[[ Records supplied open ]]
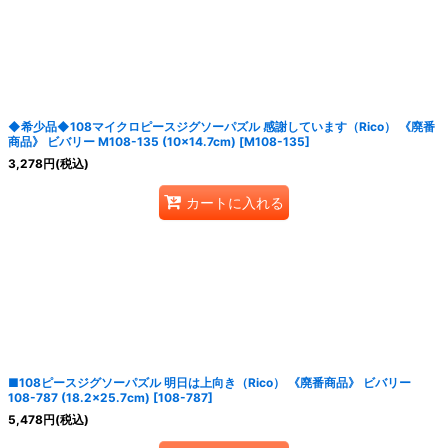
絞り込む
◆希少品◆108マイクロピースジグソーパズル 感謝しています（Rico） 《廃番
商品》 ビバリー M108-135 (10×14.7cm)
[
M108-135
]
3,278
円
(税込)
カートに入れる
■108ピースジグソーパズル 明日は上向き（Rico） 《廃番商品》 ビバリー
108-787 (18.2×25.7cm)
[
108-787
]
5,478
円
(税込)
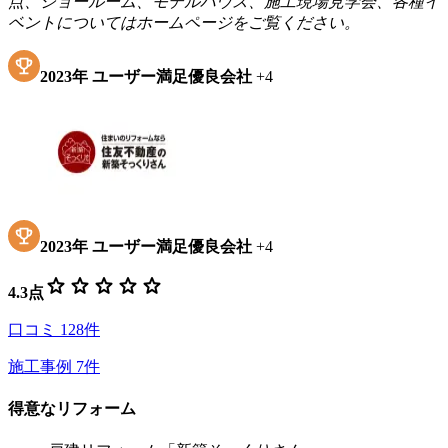
点、ショールーム、モデルハウス、施工現場見学会、各種イ
ベントについてはホームページをご覧ください。
2023
年
ユーザー満足優良会社
+
4
2023
年
ユーザー満足優良会社
+
4
star
star
star
star
star
4.3
点
口コミ
128
件
施工事例
7
件
得意なリフォーム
[[ Records supplied closed ]]
Copy out, line for line and character for character, the text read from both items above, leaving the pictures out of your answer.

絞り込む
◆希少品◆108マイクロピースジグソーパズル 感謝しています（Rico） 《廃番
商品》 ビバリー M108-135 (10×14.7cm)
[
M108-135
]
3,278
円
(税込)
カートに入れる
■108ピースジグソーパズル 明日は上向き（Rico） 《廃番商品》 ビバリー
108-787 (18.2×25.7cm)
[
108-787
]
5,478
円
(税込)
点、ショールーム、モデルハウス、施工現場見学会、各種イ
ベントについてはホームページをご覧ください。
2023
年
ユーザー満足優良会社
+
4
2023
年
ユーザー満足優良会社
+
4
star
star
star
star
star
4.3
点
口コミ
128
件
施工事例
7
件
得意なリフォーム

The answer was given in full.